United We Must Forge Ahead Through Crises

By Frank-Jürgen Richter

May 27, 2022

We are going through one of the most uncertain times in the history of mankind. A global pandemic is loose, endangering lives, livelihoods and governance; while a 21st century war rages on in Ukraine. And all of this amid a looming climate change crisis that threatens to destroy everything we are accustomed to live with.

These and many such pressing topics were covered in the recently concluded Horasis Global Meeting on 19 May 2022. Leaders from governments, businesses, media, academia, and think tanks graced the virtual event to suggest a sustainable framework for global recovery.

The First Crisis

Even prior to trade war, the pandemic and the Russia-Ukraine conflict, there was the clear and present danger of climate change. The impacts of climate change have been occurring for several decades now, but has severely intensified in the past few years.

The 2019-2020 Australia bushfires was one such incident. The bushfires burned more than 46 million acres of forest area; with insurance claims from bushfires rising up to US$1.3 billion. The bushfires also led to loss of lives, wiping off several endangered species and releasing plenty of carbon dioxide into the atmosphere. This vast amount of CO2 release has certainly hastened the process of climate change by destroying the ozone layer and raising temperature levels.

Similar to this there are several climate change effects that are greatly disrupting socioeconomic growth.

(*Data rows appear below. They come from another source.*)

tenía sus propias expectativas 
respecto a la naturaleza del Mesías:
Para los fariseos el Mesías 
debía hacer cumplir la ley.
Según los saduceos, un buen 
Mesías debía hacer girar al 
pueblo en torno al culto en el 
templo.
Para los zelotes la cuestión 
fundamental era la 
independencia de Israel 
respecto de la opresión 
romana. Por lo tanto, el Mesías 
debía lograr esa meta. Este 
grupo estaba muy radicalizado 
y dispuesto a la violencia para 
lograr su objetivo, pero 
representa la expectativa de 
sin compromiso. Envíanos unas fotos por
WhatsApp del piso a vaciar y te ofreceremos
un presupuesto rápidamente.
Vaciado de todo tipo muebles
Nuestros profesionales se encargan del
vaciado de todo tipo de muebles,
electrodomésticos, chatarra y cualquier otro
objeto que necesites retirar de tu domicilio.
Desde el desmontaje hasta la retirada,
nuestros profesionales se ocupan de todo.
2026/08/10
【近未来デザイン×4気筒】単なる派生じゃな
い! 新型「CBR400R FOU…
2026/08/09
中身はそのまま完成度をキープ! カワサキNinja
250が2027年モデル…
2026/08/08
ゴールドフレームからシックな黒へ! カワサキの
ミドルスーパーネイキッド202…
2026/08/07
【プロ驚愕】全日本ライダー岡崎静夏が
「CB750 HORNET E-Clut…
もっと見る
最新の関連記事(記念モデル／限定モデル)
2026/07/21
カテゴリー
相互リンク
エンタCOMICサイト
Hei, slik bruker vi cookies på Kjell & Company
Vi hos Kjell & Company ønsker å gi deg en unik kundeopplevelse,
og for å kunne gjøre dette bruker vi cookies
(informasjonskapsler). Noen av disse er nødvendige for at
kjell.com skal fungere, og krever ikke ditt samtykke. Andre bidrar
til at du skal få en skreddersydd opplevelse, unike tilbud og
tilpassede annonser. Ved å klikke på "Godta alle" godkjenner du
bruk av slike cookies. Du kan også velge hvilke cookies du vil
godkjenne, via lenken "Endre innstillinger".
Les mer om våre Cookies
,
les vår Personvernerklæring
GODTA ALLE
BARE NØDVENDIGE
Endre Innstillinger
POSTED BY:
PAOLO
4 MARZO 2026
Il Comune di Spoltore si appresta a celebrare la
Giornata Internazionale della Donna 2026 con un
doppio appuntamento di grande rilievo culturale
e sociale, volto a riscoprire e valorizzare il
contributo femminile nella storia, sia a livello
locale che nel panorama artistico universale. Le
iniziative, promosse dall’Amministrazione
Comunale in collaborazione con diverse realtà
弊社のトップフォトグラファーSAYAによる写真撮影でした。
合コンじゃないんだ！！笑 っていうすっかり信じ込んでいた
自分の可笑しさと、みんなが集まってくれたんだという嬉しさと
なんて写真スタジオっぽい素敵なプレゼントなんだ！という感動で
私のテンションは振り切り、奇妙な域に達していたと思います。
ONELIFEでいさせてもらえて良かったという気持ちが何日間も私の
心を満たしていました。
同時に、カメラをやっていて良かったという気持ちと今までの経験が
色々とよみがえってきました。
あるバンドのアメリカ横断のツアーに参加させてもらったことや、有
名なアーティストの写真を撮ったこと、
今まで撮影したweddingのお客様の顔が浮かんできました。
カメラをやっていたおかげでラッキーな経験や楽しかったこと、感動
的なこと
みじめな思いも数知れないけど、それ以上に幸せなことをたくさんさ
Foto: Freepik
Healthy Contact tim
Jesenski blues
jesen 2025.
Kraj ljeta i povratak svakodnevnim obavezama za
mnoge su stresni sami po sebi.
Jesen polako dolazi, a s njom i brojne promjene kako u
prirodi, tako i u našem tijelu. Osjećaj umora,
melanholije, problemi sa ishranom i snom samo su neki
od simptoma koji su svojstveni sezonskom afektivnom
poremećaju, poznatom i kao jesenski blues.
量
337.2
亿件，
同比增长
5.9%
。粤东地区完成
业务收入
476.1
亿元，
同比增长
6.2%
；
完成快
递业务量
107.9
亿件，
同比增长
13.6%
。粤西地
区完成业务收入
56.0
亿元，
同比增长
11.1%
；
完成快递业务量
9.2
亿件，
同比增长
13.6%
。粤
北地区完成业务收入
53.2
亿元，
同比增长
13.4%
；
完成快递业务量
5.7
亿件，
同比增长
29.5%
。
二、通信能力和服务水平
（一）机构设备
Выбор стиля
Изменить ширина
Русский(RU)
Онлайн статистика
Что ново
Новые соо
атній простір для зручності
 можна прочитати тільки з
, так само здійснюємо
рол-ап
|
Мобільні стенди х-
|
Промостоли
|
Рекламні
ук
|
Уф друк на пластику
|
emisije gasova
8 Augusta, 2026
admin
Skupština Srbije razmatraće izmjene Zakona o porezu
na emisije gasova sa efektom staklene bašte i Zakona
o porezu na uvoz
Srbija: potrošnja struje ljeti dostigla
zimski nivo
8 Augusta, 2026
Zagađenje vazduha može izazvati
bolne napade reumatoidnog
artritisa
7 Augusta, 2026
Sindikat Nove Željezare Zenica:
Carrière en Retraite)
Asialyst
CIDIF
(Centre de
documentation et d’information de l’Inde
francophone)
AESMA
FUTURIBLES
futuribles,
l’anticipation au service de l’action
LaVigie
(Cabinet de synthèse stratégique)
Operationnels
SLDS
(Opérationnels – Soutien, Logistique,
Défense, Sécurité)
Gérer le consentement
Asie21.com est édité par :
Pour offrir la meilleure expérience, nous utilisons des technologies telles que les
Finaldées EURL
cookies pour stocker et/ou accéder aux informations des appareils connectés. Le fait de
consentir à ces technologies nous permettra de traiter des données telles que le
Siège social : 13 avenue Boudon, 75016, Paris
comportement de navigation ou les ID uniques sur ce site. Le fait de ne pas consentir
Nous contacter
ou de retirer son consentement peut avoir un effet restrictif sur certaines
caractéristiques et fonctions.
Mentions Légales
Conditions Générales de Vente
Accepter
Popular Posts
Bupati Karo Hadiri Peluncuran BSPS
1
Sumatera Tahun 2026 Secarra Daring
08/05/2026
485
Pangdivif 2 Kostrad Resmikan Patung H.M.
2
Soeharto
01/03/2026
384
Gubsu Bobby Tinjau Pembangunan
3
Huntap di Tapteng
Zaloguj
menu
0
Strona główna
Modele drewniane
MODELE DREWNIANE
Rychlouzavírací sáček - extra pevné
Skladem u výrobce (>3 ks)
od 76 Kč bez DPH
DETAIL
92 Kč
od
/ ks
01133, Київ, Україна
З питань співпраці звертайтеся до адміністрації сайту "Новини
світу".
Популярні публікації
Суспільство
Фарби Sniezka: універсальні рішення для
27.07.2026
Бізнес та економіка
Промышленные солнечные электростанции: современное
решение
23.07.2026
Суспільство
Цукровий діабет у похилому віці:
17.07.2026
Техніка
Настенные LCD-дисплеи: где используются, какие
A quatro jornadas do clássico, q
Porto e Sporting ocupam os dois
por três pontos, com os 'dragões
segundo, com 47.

Between 2000 and 2019, the world incurred losses amounting to US$2.56 trillion as a direct result of more than 11,000 extreme weather events. The Intergovernmental Panel on Climate Change estimates that the “mean net present value of the costs of damage from warming in 2100 for 1.5°C and 2°C (including costs associated with climate change induced market and non-market impacts, impacts due to sea level rise, and impacts associated with large scale discontinuities) are US$54 trillion and US$69 trillion, respectively, relative to 1961–1990.”

The Pandemic Juggernaut

Amid efforts by governments and businesses to tackle the climate crisis, came the onslaught of a global pandemic. The effects of the pandemic spread quickly across economies far and wide.

Interconnectedness of trade and people led to quick spread of the virus across continents. What made matters worse was the lack of knowledge in dealing with the virus variants that kept emerging across countries around the world, elusive and stronger than before. Even worse, the non-collaboration of governments worldwide was on stark display during the pandemic – with countries taking decisions unilaterally to contain the virus.

The global economy slumped to its lowest point, with many businesses having to close shop. By far the worst hit were the poorer in societies along with the low-income countries – who had the least resources to manage this crisis. And even though governments worldwide offered economic packages, they weren’t enough for many small-scale businesses.

The International Labor Organization (ILO) has said in its flagship report, that “Southern Africa was the subregion hardest hit, with a GDP contraction of 7% in 2020.” The report goes on to state that the impact of the crisis on sub-Saharan Africa “resulted in working hour losses equivalent to 13.5 million full-time jobs and pushed more than 4.9 million workers and their families into extreme poverty.”

Now the War

The Russia-Ukraine conflict is further damaging any signs of global progress amid the pandemic. Russia’s unprovoked war on Ukraine has resulted in global supply chain damages, particularly in the Eastern Europe region and is slowly proliferating across the world. Commodity prices of staples such as wheat has increased significantly.

The shortage and resultant hike in fossil fuel prices is the after-effects of the war that will reverberate for years to come.

Globalization, key to friendly relations, trade and a major catalyst in controlling inflation is at a critical juncture. Many countries have now resorted to looking more inwards, such as the recent examples of the EU calling to phase out its dependency on Russian fossil fuel and India issuing a ban on its wheat exports. While both these actions have its obvious merits, eventually the end consumer is the victim.

The Russia-Ukraine war has also led to a massive humanitarian crisis, with millions of Ukrainians left homeless and without any certainty of their children and their future. An exodus is taking place in the Eastern Europe region, with nearly 13 million Ukrainians believed to be displaced.

Call to Join Forces

The world is undergoing multiple crises which cannot be addressed by the efforts of one nation or people. It will need collaborative efforts between people, businesses and governments at an international scale.

We can see glimpses of these collaborative efforts by people, businesses and governments levying sanctions and disassociating itself from Russia and its ideologies. These collective efforts have also laid out a fair warning to others that plan to disrupt the global peace and order.

Initiatives such as the GAVI alliance are also ensuring that poorer countries have access and availability to vaccines. But more is needed and only collective efforts will ensure a sustainable future for the coming generations.

Photo Caption: Melting glaciers in Iceland, evidence of global warming.